There was speculation that this was a sting operation, that he was catching his wife in the act. It turns out that his friend in the video had actually blessed the encounter. So when the video arrived on our doorstep, we did what news organizations do, take the new information and clarify the story. You have the subject of a story lying about part of it. You have rumors flying that aren’t true. So we published a bit of the video and then the narrative: “There’s interest in celebrity sex in this country, but it’s actually quite mundane — here’s what’s happening in this particular video.”
They sued us in federal court a few times; now we’re in state court. But we got a few federal decisions, and the state upheld its decision in our favor, saying this is protected by the First Amendment. It’s a matter of public concern. People are talking about this, the subject of the story’s talking about it already, and celebrities and politicians in this country aren’t allowed to say, “Hey, I’m the only one who’s allowed to talk about this subject,” or, “You have to talk about it in exactly the way I want you to.” Once the topic is out there and people are speculating and discussing, journalistic organizations are permitted to — and supposed to — say: “Here’s what’s happening: We’re revealing something about this celebrity, this person in power.” Which is what we did and the courts have agreed that that’s protected by the First Amendment.
Litigation is ongoing; we’re going to trial on March 7.
I think it would for the reasons I just described. Celebrities are incredibly powerful figures in this country. You see them, and their PR machines, shut down stories or direct the coverage about them. Which is fine, that’s their job.
But it’s a news organization’s job to reveal something about who they are, especially when you have one of the most famous people in the world presenting one image in public and doing something else in private. That is fundamental to all sorts of stories, ones that we do, ones that the New York Times does — and, frankly, underlies basic reporting about people in powerful positions.

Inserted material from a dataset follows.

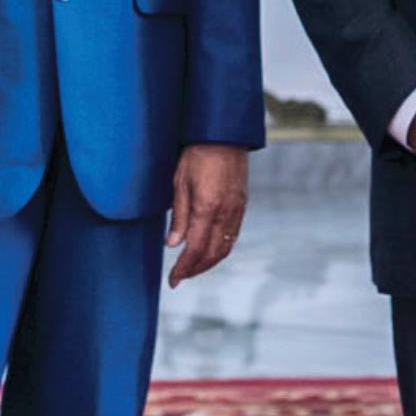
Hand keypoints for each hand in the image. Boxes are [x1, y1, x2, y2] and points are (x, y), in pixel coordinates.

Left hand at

Either I, or our other litigators, take a very hands-on approach. We have really excellent, top-notch First Amendment outside counsel. But there’s a lot of coverage on the company, and we want to make sure we’re always telling our story in our voice; it’s important. Whether it’s on our sites or in court papers.
I would say: Take risks. I think a law firm can sometimes be the path of least resistance. And law firms provide really excellent training, so I don’t rule them out entirely. But keep your eyes open to other opportunities and be willing to take risks. I am aware that there is a lot of serendipity involved in my path — along with keeping an eye out for opportunities that matched what I wanted to do, even if there was a little risk.
Law firms obviously are some of the most highly paid jobs — especially for young lawyers — but I think it’s worth sacrificing to pursue something that you really want to do.
My husband and I both taught undergrad English classes at the University of Michigan. And the university treated us essentially like PhD students and comped our tuition for three of my four years and for two of my husband’s three years. That was a very good point, because me being able to say, “Take risks,” is reliant on not having the crushing student-loan debt a lot of people have coming out of law school.
Every single day, I love walking into this place, and I want to make it a place where every person working with me feels that way too. I think that’s really true here; it’s just a very special place.